● **Text**
◆ ◆ ◆
From mboxrd@z Thu Jan  1 00:00:00 1970
Return-Path: <linux-kernel-owner@vger.kernel.org>
Received: (majordomo@vger.kernel.org) by vger.kernel.org via listexpand
	id S932422AbbCYOR6 (ORCPT <rfc822;w@1wt.eu>);
	Wed, 25 Mar 2015 10:17:58 -0400
Received: from www262.sakura.ne.jp ([202.181.97.72]:50925 "EHLO
	www262.sakura.ne.jp" rhost-flags-OK-OK-OK-OK) by vger.kernel.org
	with ESMTP id S932282AbbCYORy (ORCPT
	<rfc822;linux-kernel@vger.kernel.org>);
	Wed, 25 Mar 2015 10:17:54 -0400
To: hannes@cmpxchg.org, linux-mm@kvack.org, linux-fsdevel@vger.kernel.org,
        linux-kernel@vger.kernel.org
Cc: torvalds@linux-foundation.org, akpm@linux-foundation.org,
        ying.huang@intel.com, aarcange@redhat.com, david@fromorbit.com,
        mhocko@suse.cz, tytso@mit.edu
Subject: Re: [patch 08/12] mm: page_alloc: wait for OOM killer progress before retrying
From: Tetsuo Handa <penguin-kernel@I-love.SAKURA.ne.jp>
References: <1427264236-17249-1-git-send-email-hannes@cmpxchg.org>
	<1427264236-17249-9-git-send-email-hannes@cmpxchg.org>
In-Reply-To: <1427264236-17249-9-git-send-email-hannes@cmpxchg.org>
Message-Id: <201503252315.FBJ09847.FSOtOJQFOMLFVH@I-love.SAKURA.ne.jp>
X-Mailer: Winbiff [Version 2.51 PL2]
X-Accept-Language: ja,en,zh
Date: Wed, 25 Mar 2015 23:15:48 +0900
Mime-Version: 1.0
Content-Type: text/plain; charset=us-ascii
Sender: linux-kernel-owner@vger.kernel.org
List-ID: <linux-kernel.vger.kernel.org>
X-Mailing-List: linux-kernel@vger.kernel.org

Johannes Weiner wrote:
> diff --git a/mm/oom_kill.c b/mm/oom_kill.c
> index 5cfda39b3268..e066ac7353a4 100644
> --- a/mm/oom_kill.c
> +++ b/mm/oom_kill.c
> @@ -711,12 +711,15 @@ bool out_of_memory(struct zonelist *zonelist, gfp_t gfp_mask,
>  		killed = 1;
>  	}
>  out:
> +	if (test_thread_flag(TIF_MEMDIE))
> +		return true;
>  	/*
> -	 * Give the killed threads a good chance of exiting before trying to
> -	 * allocate memory again.
> +	 * Wait for any outstanding OOM victims to die.  In rare cases
> +	 * victims can get stuck behind the allocating tasks, so the
> +	 * wait needs to be bounded.  It's crude alright, but cheaper
> +	 * than keeping a global dependency tree between all tasks.
>  	 */
> -	if (killed)
> -		schedule_timeout_killable(1);
> +	wait_event_timeout(oom_victims_wait, !atomic_read(&oom_victims), HZ);
>  
>  	return true;
>  }

out_of_memory() returning true with bounded wait effectively means that
wait forever without choosing subsequent OOM victims when first OOM victim
failed to die. The system will lock up, won't it?
◆ ◆ ◆
[Stored entries from a collection]
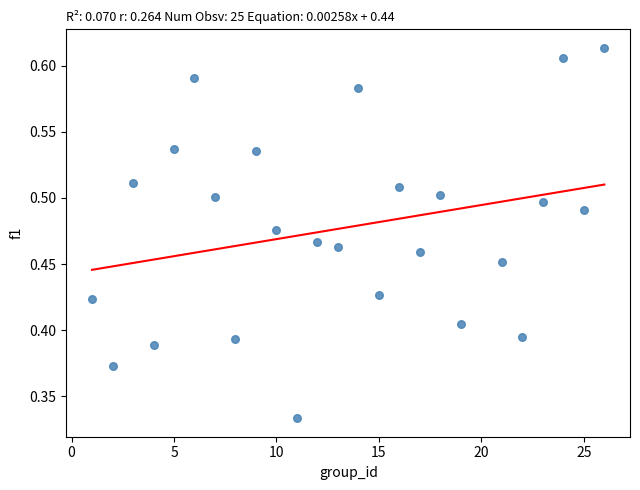

What is the range of X values (max minus min)?

25.0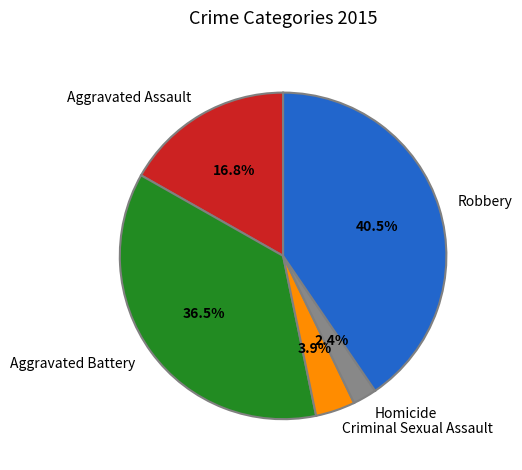

To the nearest percent, what percentage of the pie is Criminal Sexual Assault?

4%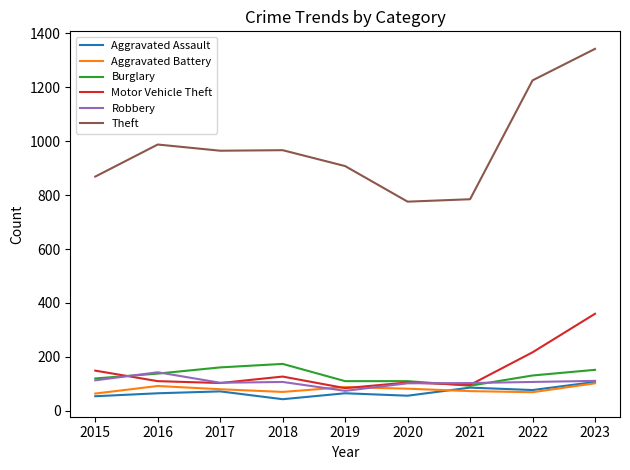

How many distinct data groups are displayed?

6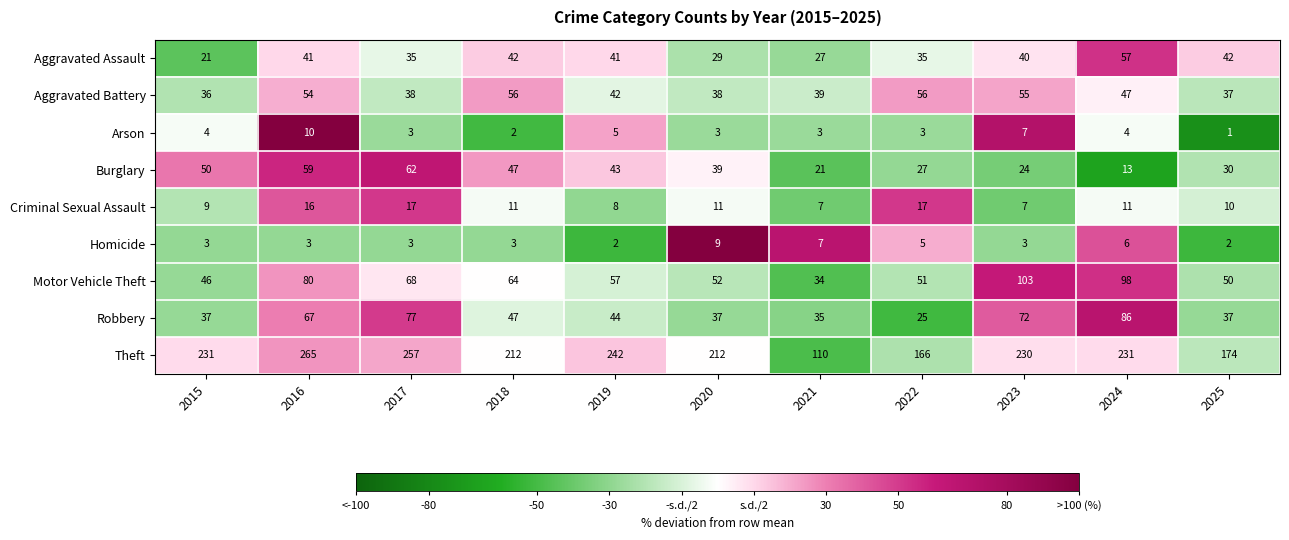

Between 2018 and 2021, which series saw the biggest shift?

Theft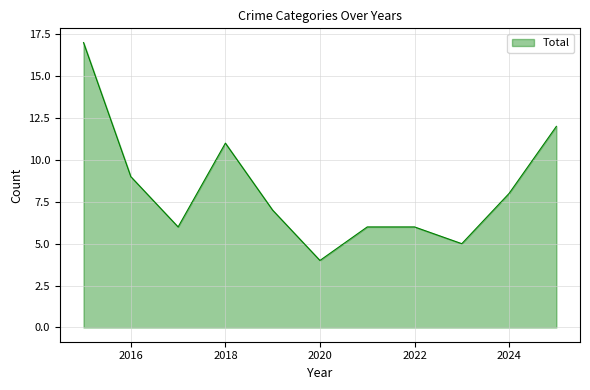

What is the difference between the maximum and minimum values?

13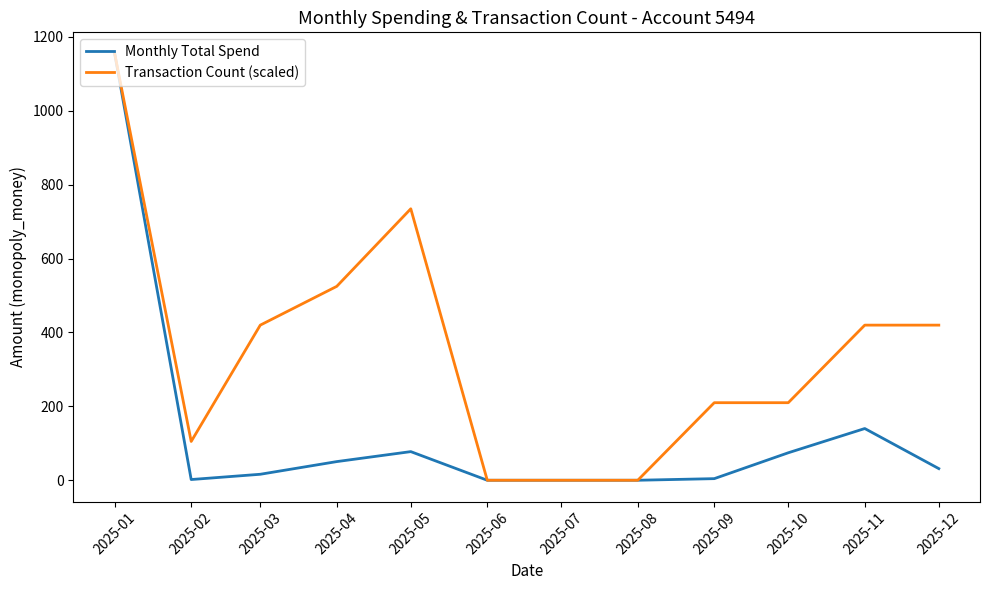

At 2025-12, list the series in order from smallest to largest.

Monthly Total Spend, Transaction Count (scaled)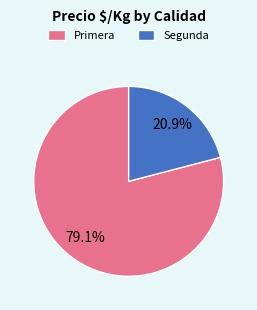

The Primera slice represents 8% of the pie. True or false?

False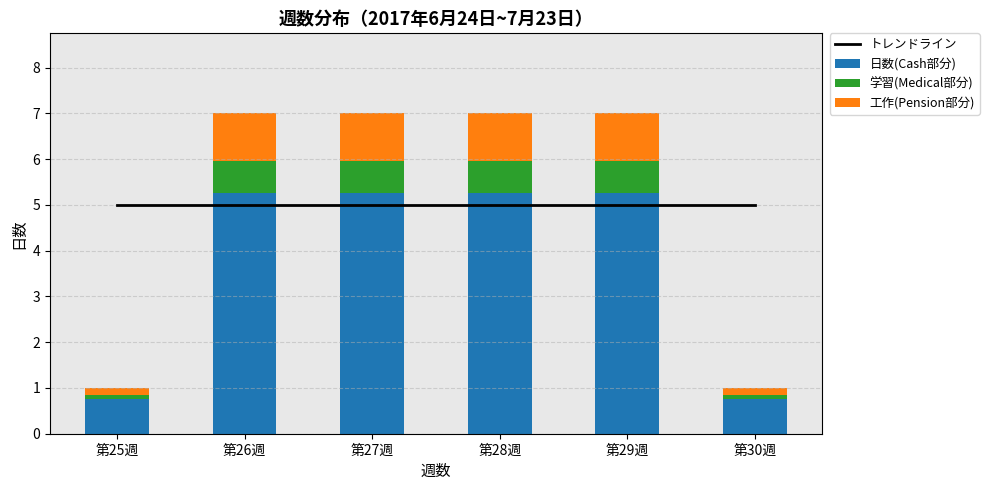

List the series in order of their peak value, lowest first.

学習(Medical部分), 工作(Pension部分), トレンドライン, 日数(Cash部分)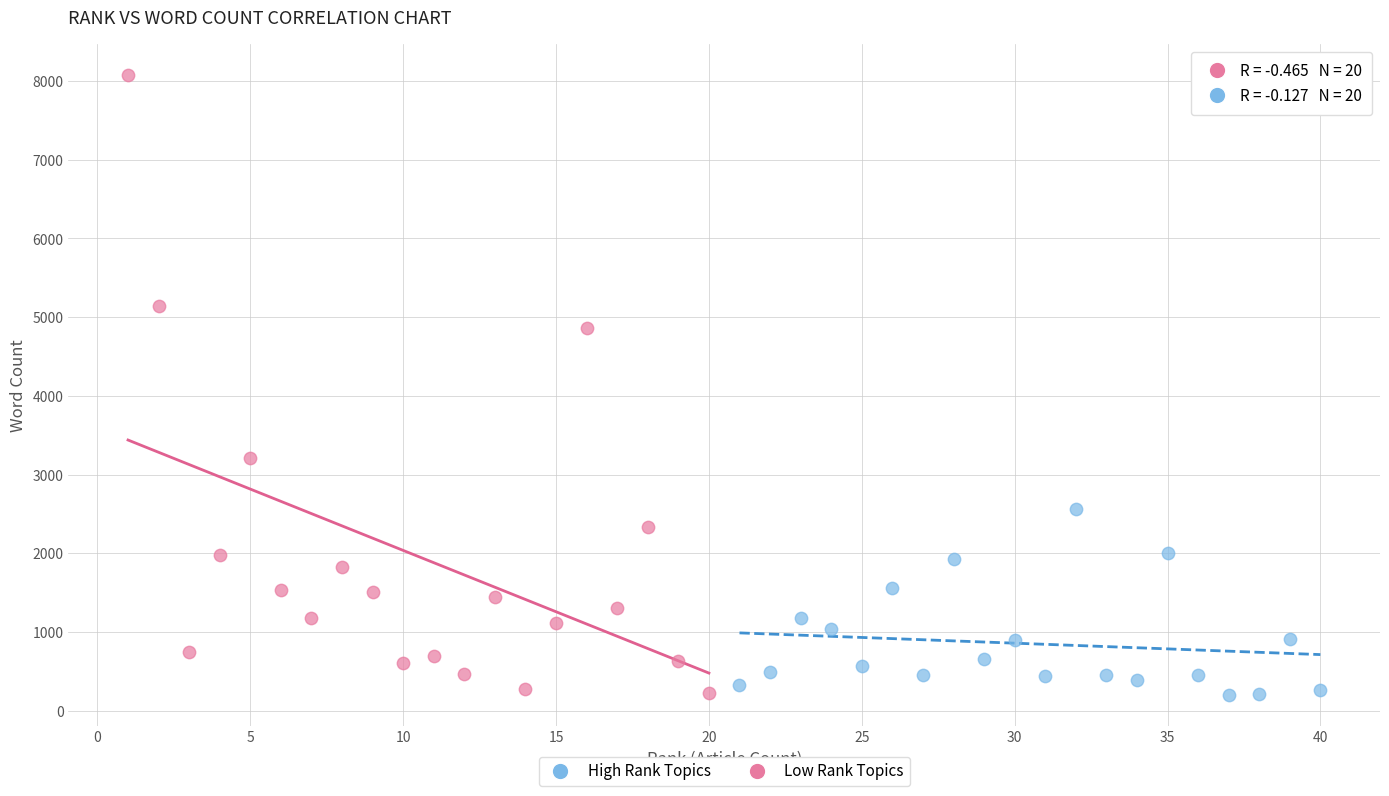

Which series reaches the maximum Y coordinate?

High Rank Topics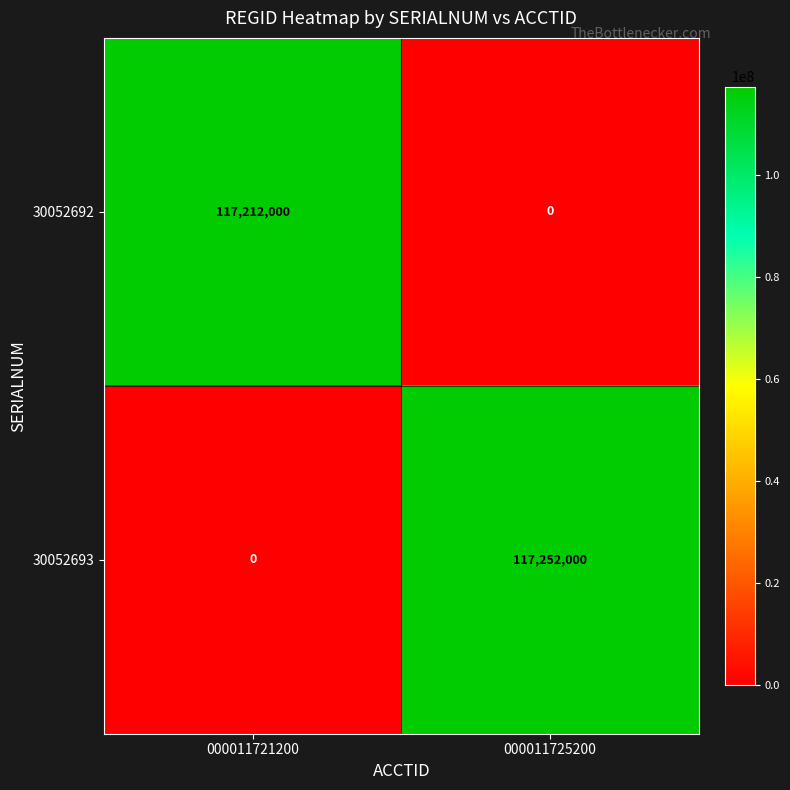

True or false: 30052692 has a value of 157293282 at 000011721200.

False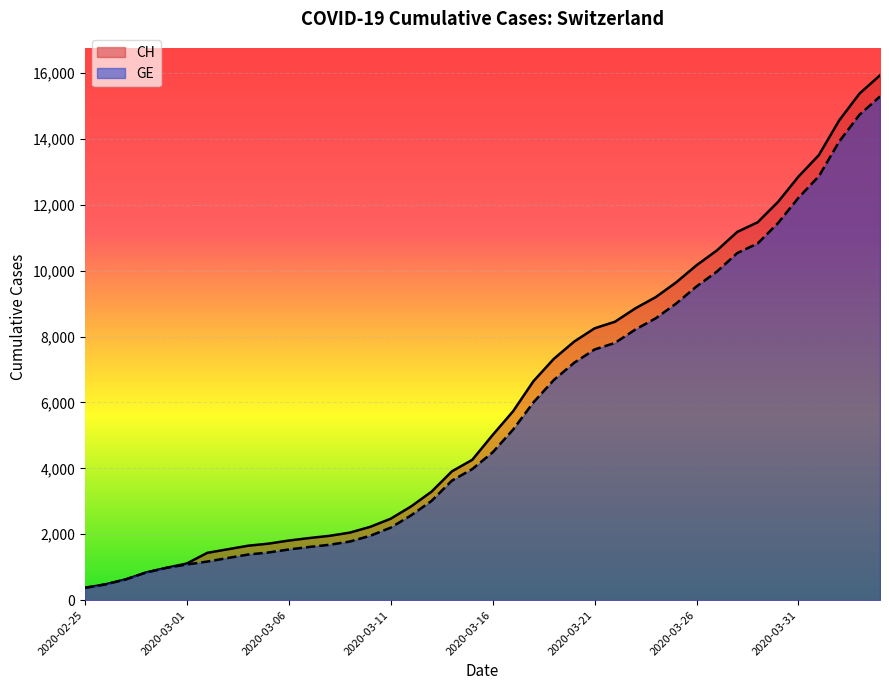

Between 2020-03-24 and 2020-04-03, which series saw the biggest shift?

CH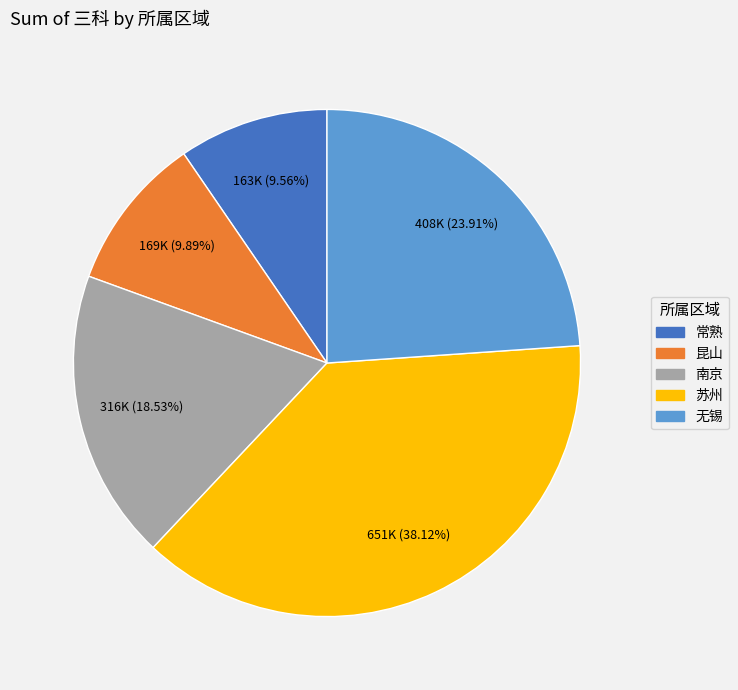

To the nearest percent, what is the difference between the 无锡 and 南京 slice percentages?

5%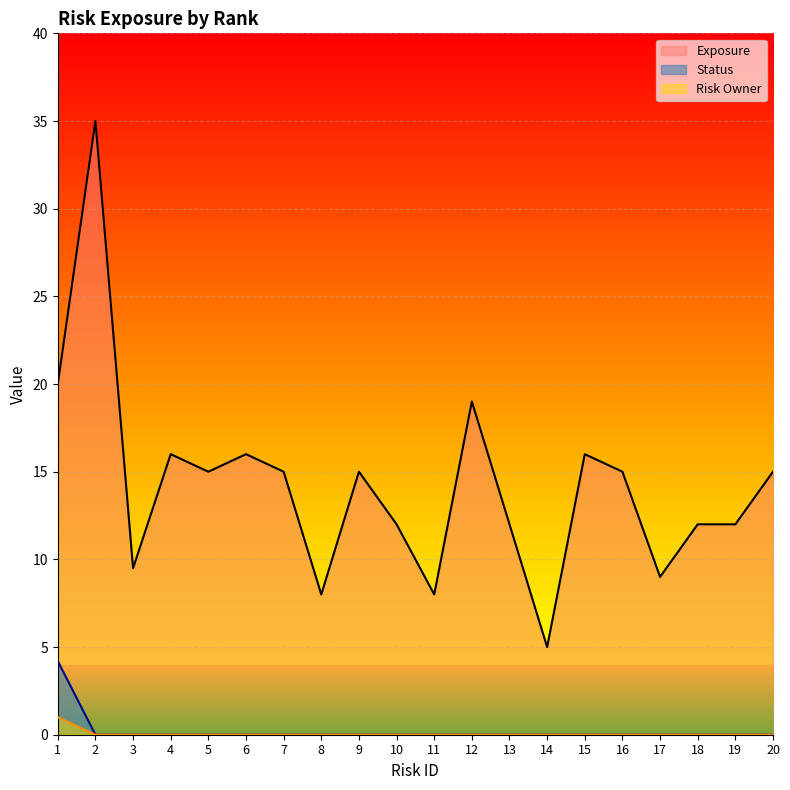

True or false: Exposure and Risk Owner cross at least once.

False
◆ ◆ ◆
● **Your tasks**
1. The comment quoted in the OOM killer reply says that the wait needs to be bounded. What reason does it give?
2. Write the next part of the OOM killer reply, starting after its last sentence.
The entries play no part in this work.

● **Answers to each task**
1. In rare cases, victims can get stuck behind the allocating tasks.

2.
> diff --git a/mm/page_alloc.c b/mm/page_alloc.c
> index c1224ba45548..9ce9c4c083a0 100644
> --- a/mm/page_alloc.c
> +++ b/mm/page_alloc.c
> @@ -2330,30 +2330,29 @@ void warn_alloc_failed(gfp_t gfp_mask, int order, const char *fmt, ...)
>  }
>  
>  static inline struct page *
> -__alloc_pages_may_oom(gfp_t gfp_mask, unsigned int order,
> +__alloc_pages_may_oom(gfp_t gfp_mask, unsigned int order, int alloc_flags,
>  	const struct alloc_context *ac, unsigned long *did_some_progress)
>  {
> -	struct page *page;
> +	struct page *page = NULL;
>  
>  	*did_some_progress = 0;
>  
>  	/*
> -	 * Acquire the oom lock.  If that fails, somebody else is
> -	 * making progress for us.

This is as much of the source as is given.